N. crassa rho-1 possesses a highly similar putative paralogue, rho-2; identity between the encoded proteins is as high as 64%, as determined by sequence alignment with BLAST (http://blast.ncbi.nlm.nih.gov/Blast.cgi). Despite this close relation to RHO1, RHO2 had not been a target of NCU00668 in in vitro GEF activity assays. Nevertheless, I tested the physical interaction of the proteins in copurification experiments (Supplementary Figure 10, p.114). Indeed, just like RHO1, RHO2 could be copurified with all three NCU00668 constructs used; however, it also bound to the GEF-PH domain construct of CDC24, and all NCU00668 constructs were enriched in parallel to the GTPase CDC42, too. Thus, there is obviously a general affinity between RhoGEFs and Rho GTPases, so mere physical interaction cannot serve as evidence for a specific regulatory relationship.

Interestingly, while the rho-2 gene is not essential and the homokaryotic deletion mutant is mostly inconspicuous under standard conditions - although growth speed and directionality are slightly affected -, the double mutant Δrho-2;rho-1(9-1) exhibits strong synthetic growth and polarity defects both at room temperature and at 37°C (Figure 26): From most conidia polarized germ tubes never emerge, and the rare hyphae that are formed resemble pearls on

78 5. Results a string, with several subapical and apical compartments swollen in an apolar manner.

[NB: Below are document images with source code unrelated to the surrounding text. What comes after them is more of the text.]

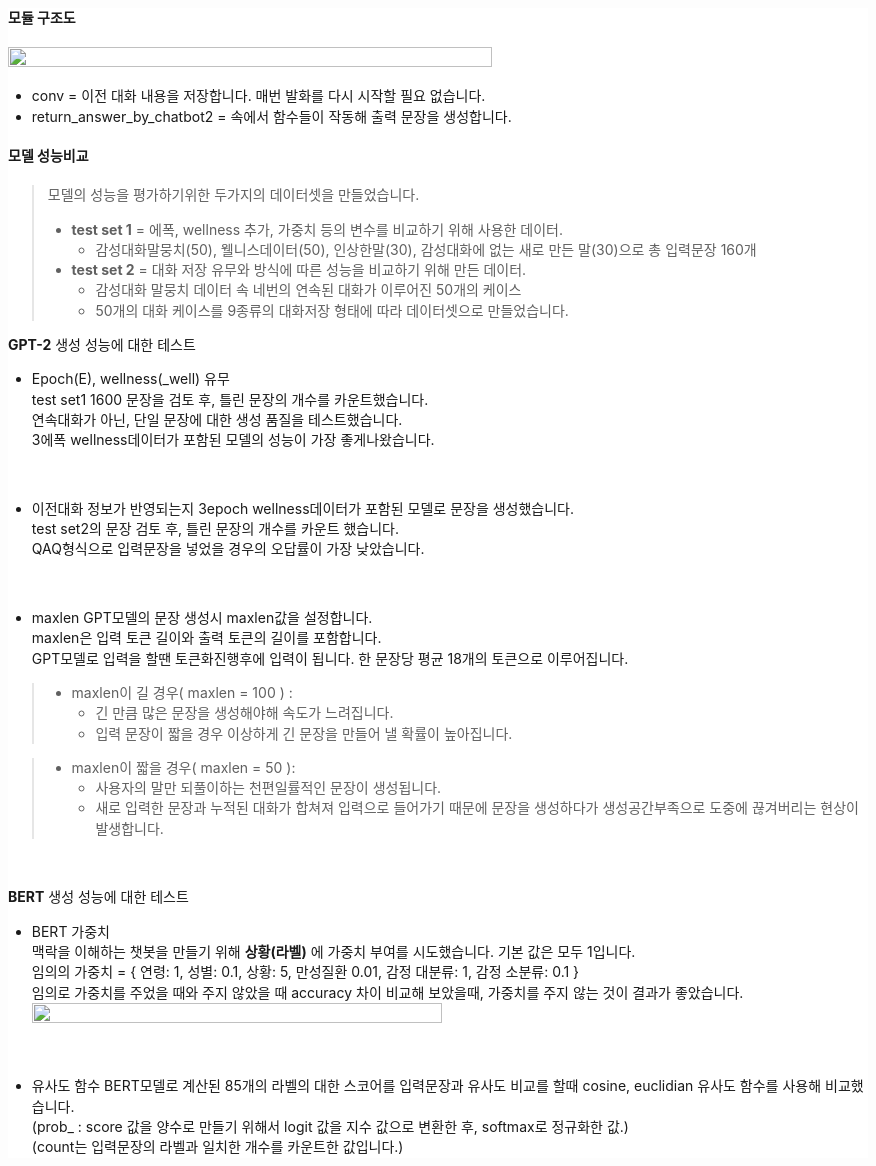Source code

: #### 모듈 구조도
<img src="https://user-images.githubusercontent.com/96275852/173841150-c1d809c6-54d4-4d25-ab20-77047724ab20.png" width="75%" height="75%"></img>

* conv = 이전 대화 내용을 저장합니다. 매번 발화를 다시 시작할 필요 없습니다.
* return_answer_by_chatbot2 = 속에서 함수들이 작동해 출력 문장을 생성합니다.

#### 모델 성능비교
> 모델의 성능을 평가하기위한 두가지의 데이터셋을 만들었습니다.   
> - **test set 1** = 에폭, wellness 추가, 가중치 등의 변수를 비교하기 위해 사용한 데이터.   
>   - 감성대화말뭉치(50), 웰니스데이터(50), 인상한말(30), 감성대화에 없는 새로 만든 말(30)으로 총 입력문장 160개
> - **test set 2**  = 대화 저장 유무와  방식에 따른 성능을 비교하기 위해 만든 데이터. 
>   - 감성대화 말뭉치 데이터 속 네번의 연속된 대화가 이루어진 50개의 케이스
>   - 50개의 대화 케이스를 9종류의 대화저장 형태에 따라 데이터셋으로 만들었습니다.

**GPT-2** 생성 성능에 대한 테스트
- Epoch(E),  wellness(\_well) 유무   
test set1  1600 문장을 검토 후, 틀린 문장의 개수를 카운트했습니다.    
연속대화가 아닌, 단일 문장에 대한 생성 품질을 테스트했습니다.   
3에폭 wellness데이터가 포함된 모델의 성능이 가장 좋게나왔습니다.   

</br>

- 이전대화 정보가 반영되는지 
3epoch wellness데이터가 포함된 모델로 문장을 생성했습니다.   
test set2의 문장 검토 후, 틀린 문장의 개수를 카운트 했습니다.   
QAQ형식으로 입력문장을 넣었을 경우의 오답률이 가장 낮았습니다.   

</br>

- maxlen 
GPT모델의 문장 생성시 maxlen값을 설정합니다.    
maxlen은 입력 토큰 길이와 출력 토큰의 길이를 포함합니다.   
GPT모델로 입력을 할땐 토큰화진행후에 입력이 됩니다. 한 문장당 평균 18개의 토큰으로 이루어집니다.   

> - maxlen이 길 경우( maxlen = 100 ) :   
>   - 긴 만큼 많은 문장을 생성해야해 속도가 느려집니다.    
>   - 입력 문장이 짧을 경우 이상하게 긴 문장을 만들어 낼 확률이 높아집니다.   

> - maxlen이 짧을 경우( maxlen = 50 ):   
>   - 사용자의 말만 되풀이하는 천편일률적인 문장이 생성됩니다.   
>   - 새로 입력한 문장과 누적된 대화가 합쳐져 입력으로 들어가기 때문에 문장을 생성하다가 생성공간부족으로 도중에 끊겨버리는 현상이 발생합니다.    

</br>

**BERT** 생성 성능에 대한 테스트
- BERT 가중치   
맥락을 이해하는 챗봇을 만들기 위해 **상황(라벨)** 에 가중치 부여를 시도했습니다. 기본 값은 모두 1입니다.     
임의의 가중치 = {  연령: 1,  성별: 0.1,  상황: 5,  만성질환 0.01,  감정 대분류: 1,  감정 소분류: 0.1  }   
임의로 가중치를 주었을 때와 주지 않았을 때 accuracy 차이 비교해 보았을때, 가중치를 주지 않는 것이 결과가 좋았습니다.   
<img src="https://user-images.githubusercontent.com/97740175/173844747-75ac79b7-1645-4364-91e7-d974863253ce.png" width="70%" height="70%"></img>

</br>


- 유사도 함수
BERT모델로 계산된 85개의 라벨의 대한 스코어를 입력문장과 유사도 비교를 할때 cosine, euclidian 유사도 함수를 사용해 비교했습니다.  
(prob_  :  score 값을 양수로 만들기 위해서 logit 값을 지수 값으로 변환한 후,  softmax로 정규화한 값.)   
(count는 입력문장의 라벨과 일치한 개수를 카운트한 값입니다.)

Additionally, growth speed, formation of aerial hyphae and conidiation are highly reduced (data not shown).

Figure 26: Mutations in rho-1 and rho-2 have synthetic effects. While the deletion of rho-2 has little effect on hyphal growth and morphology, a Δrho-2;rho-1(9-1) double mutant exhibits strong synthetic polarity and growth defects. Conidia of the indicated strains were incubated on VMM for 15 hours at 37°C.

The finding that lack of RHO2 markedly aggravates the effects of deficiency in RHO1 hints at overlapping functions of the two Rho GTPases, while RHO1 must possess at least one additional essential function, as indicated by the fact that deletion of rho-1 is lethal, whereas knockout of rho-2 has only mild effects.